Required action
Write out the entries exactly, leaving out every picture.

Dataset entries:

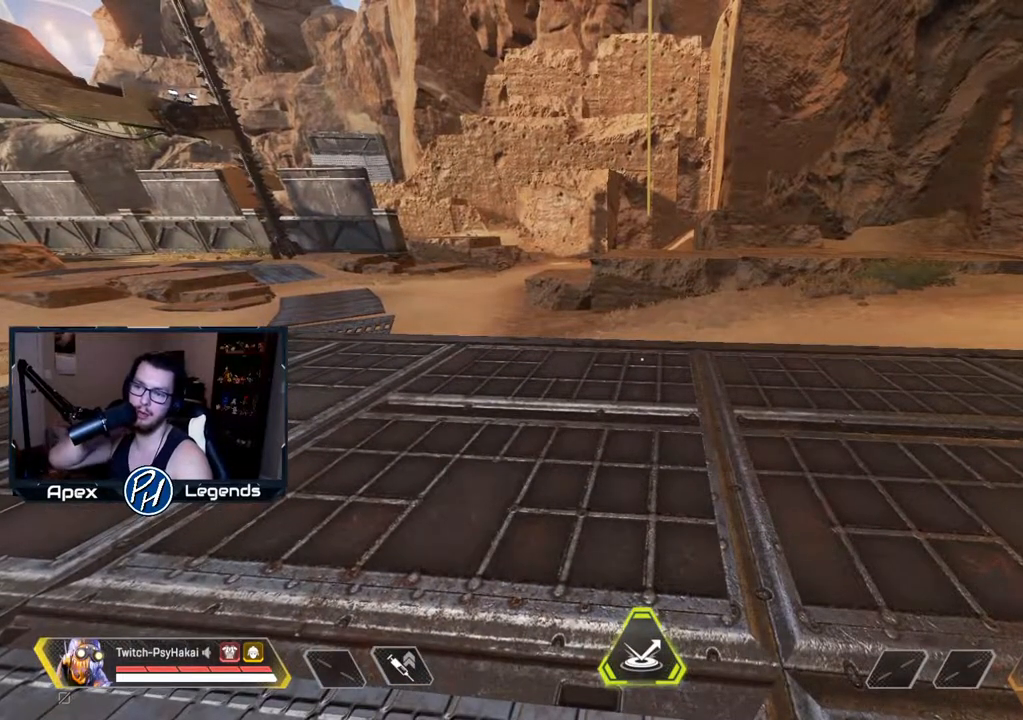
{"keys": [], "mouse": [], "events": []}
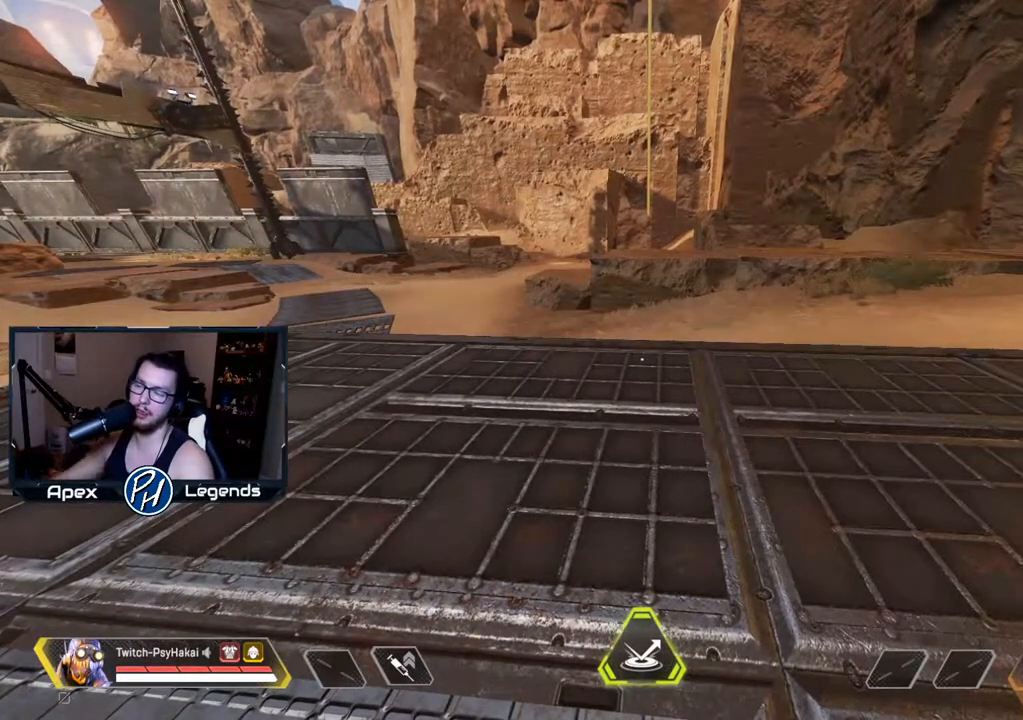
{"keys": ["w"], "mouse": [], "events": [[250, "w", "down"]]}
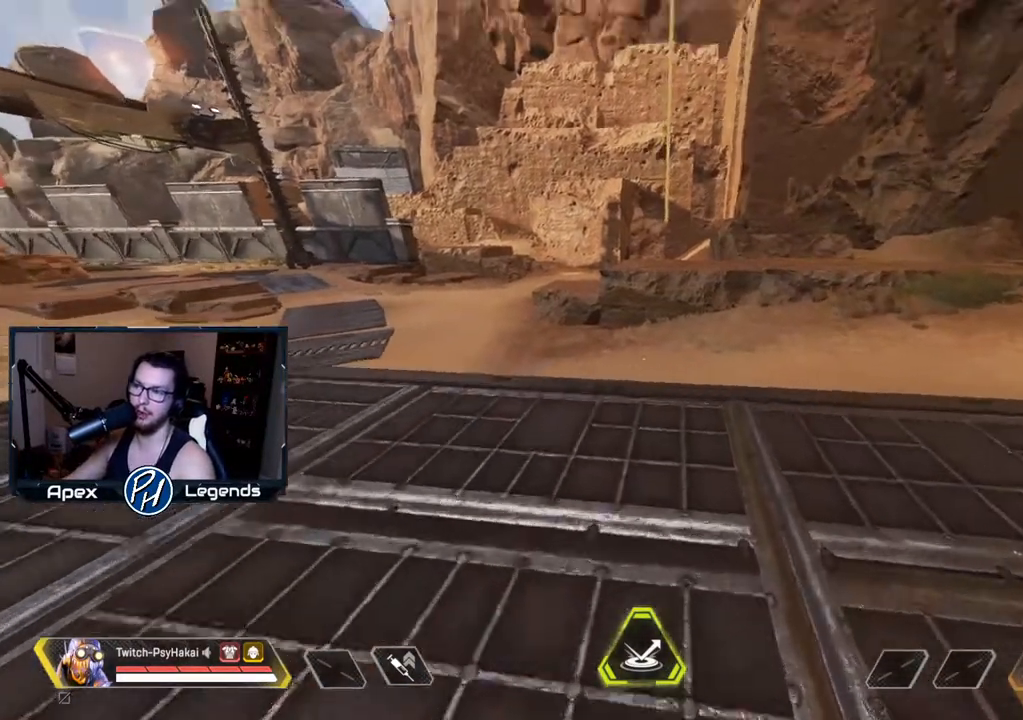
{"keys": [], "mouse": [], "events": [[350, "e", "down"], [350, "mouse_wheel", "down"], [400, "w", "up"], [500, "e", "up"], [500, "mouse_wheel", "up"]]}
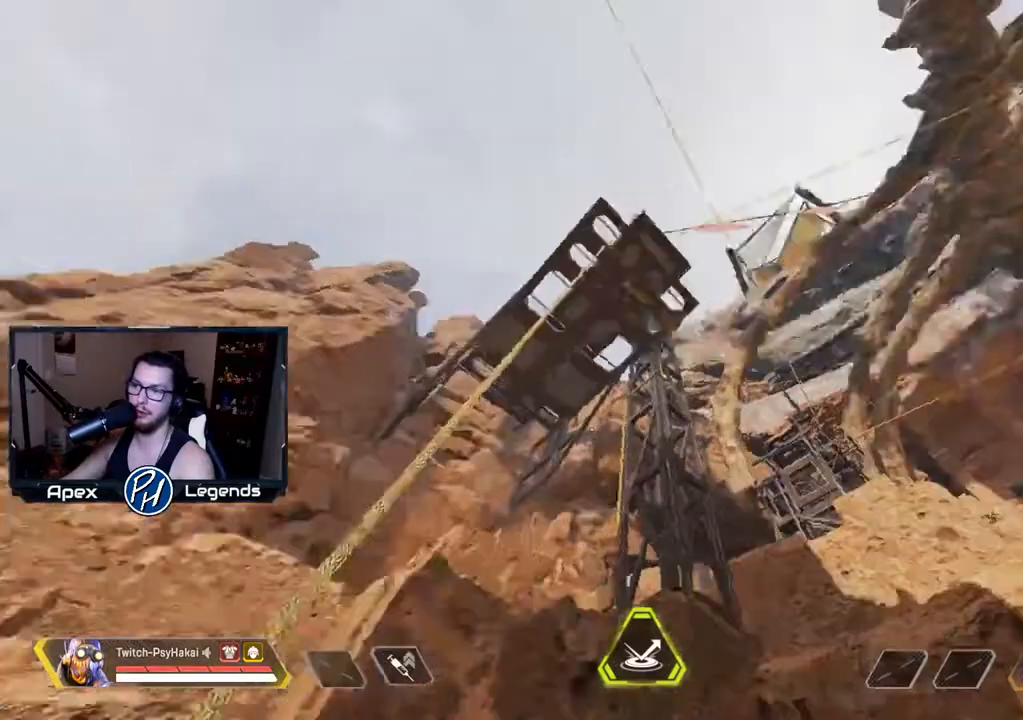
{"keys": [], "mouse": [], "events": [[33, "s", "down"], [183, "s", "up"]]}
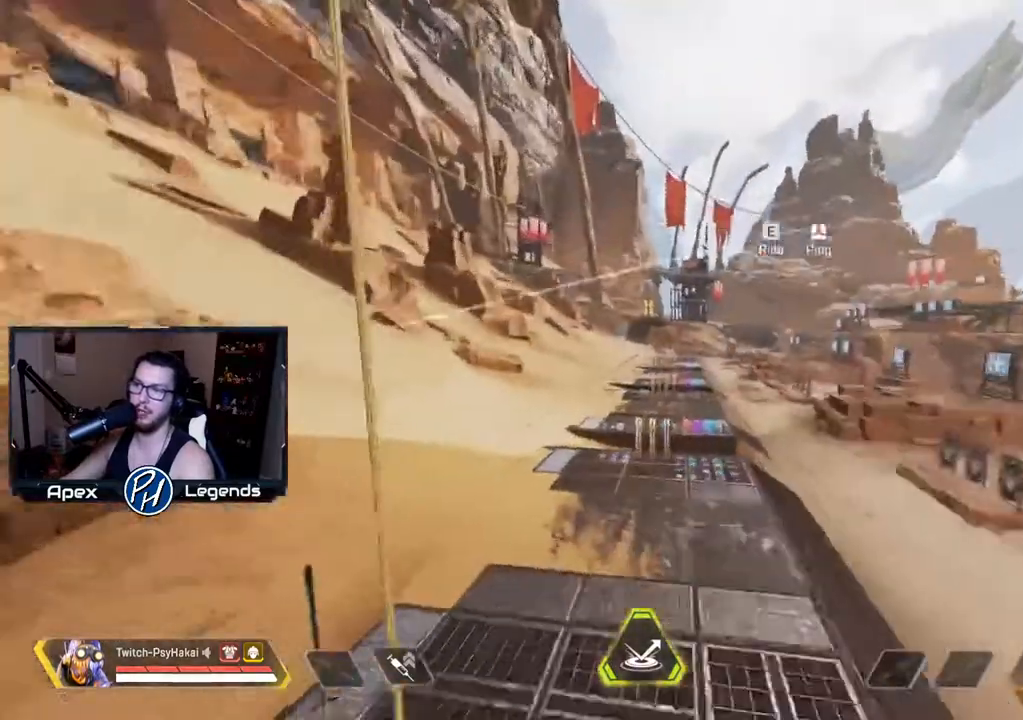
{"keys": ["w"], "mouse": [], "events": [[117, "w", "down"], [267, "w", "up"], [350, "w", "down"]]}
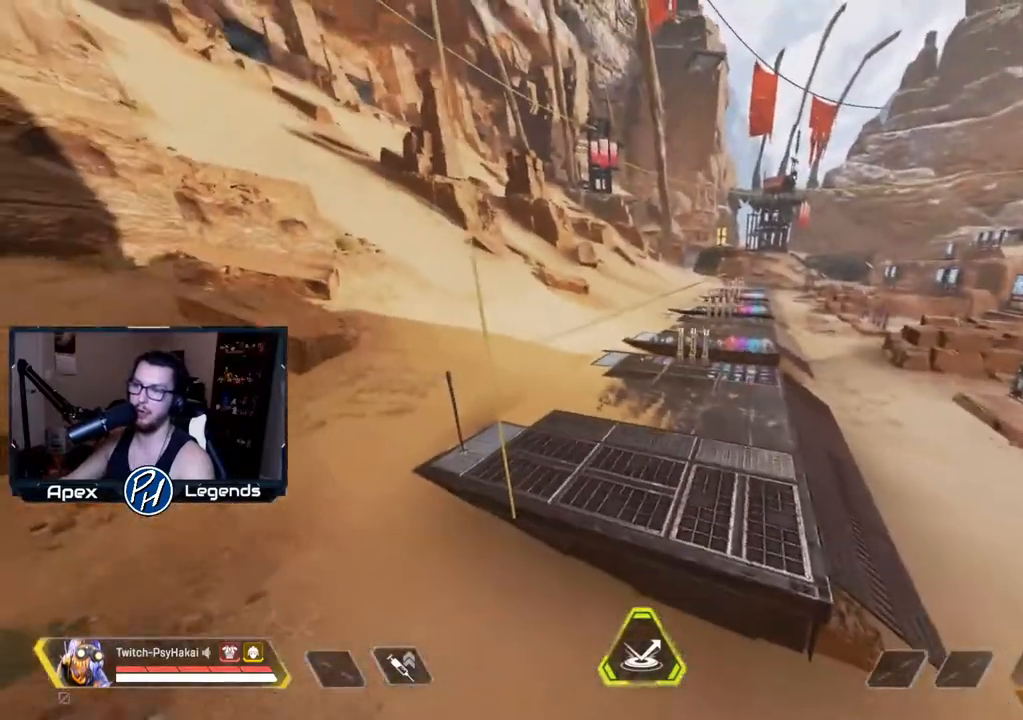
{"keys": ["w"], "mouse": [], "events": []}
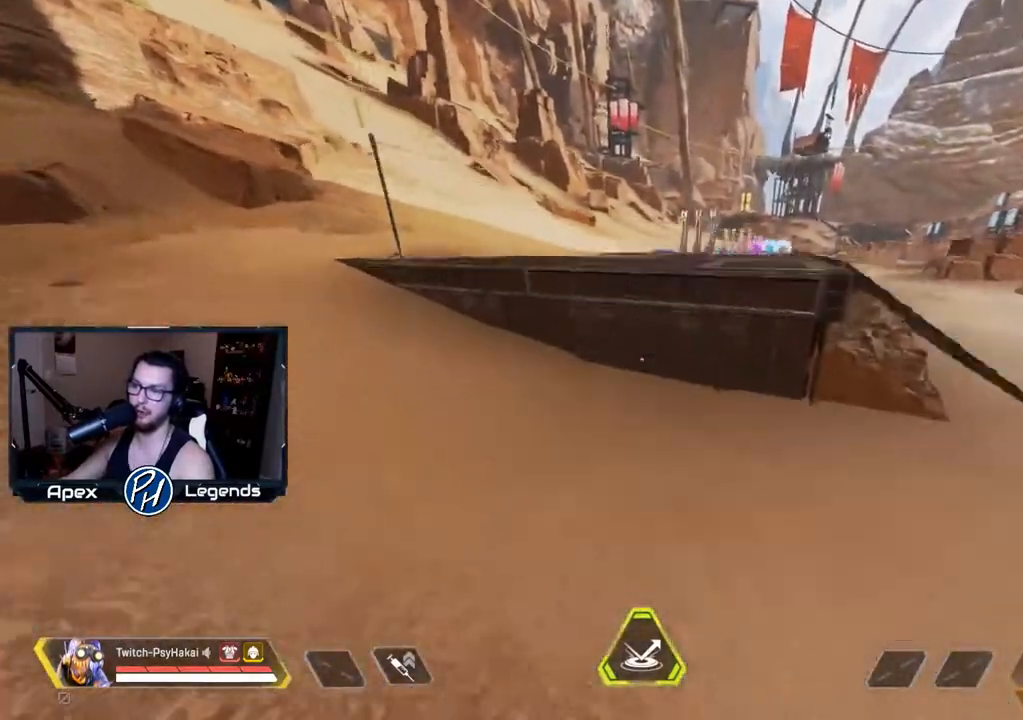
{"keys": ["d"], "mouse": [], "events": [[67, "w", "up"], [483, "d", "down"]]}
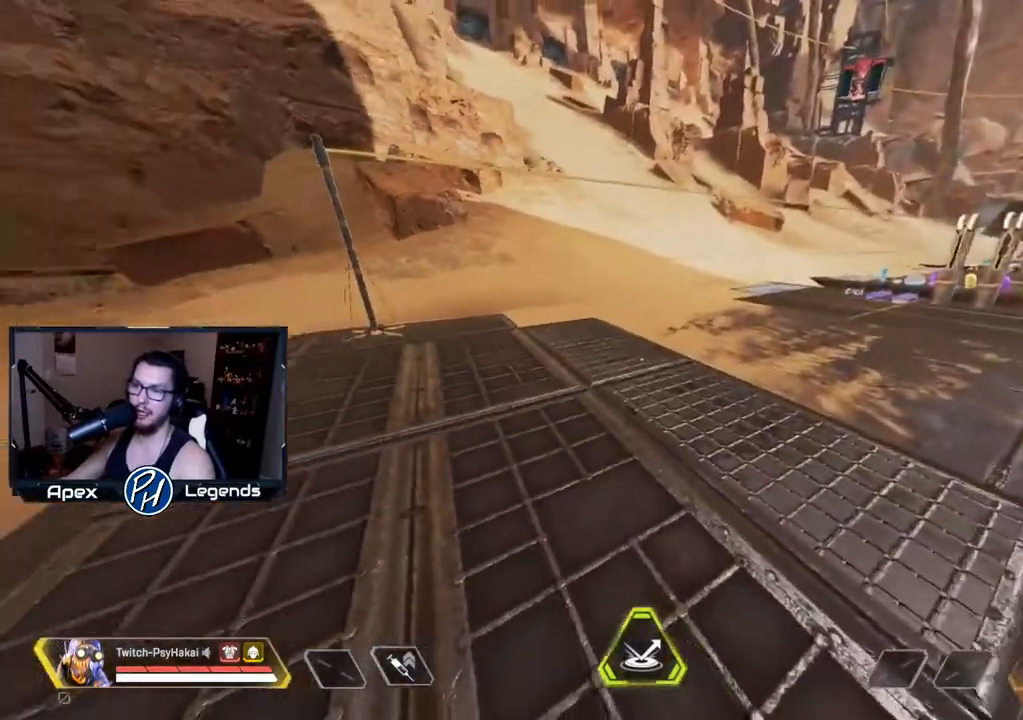
{"keys": [], "mouse": [], "events": [[367, "d", "up"]]}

Answer section
{"keys": [], "mouse": [], "events": []}
{"keys": ["w"], "mouse": [], "events": [[250, "w", "down"]]}
{"keys": [], "mouse": [], "events": [[350, "e", "down"], [350, "mouse_wheel", "down"], [400, "w", "up"], [500, "e", "up"], [500, "mouse_wheel", "up"]]}
{"keys": [], "mouse": [], "events": [[33, "s", "down"], [183, "s", "up"]]}
{"keys": ["w"], "mouse": [], "events": [[117, "w", "down"], [267, "w", "up"], [350, "w", "down"]]}
{"keys": ["w"], "mouse": [], "events": []}
{"keys": ["d"], "mouse": [], "events": [[67, "w", "up"], [483, "d", "down"]]}
{"keys": [], "mouse": [], "events": [[367, "d", "up"]]}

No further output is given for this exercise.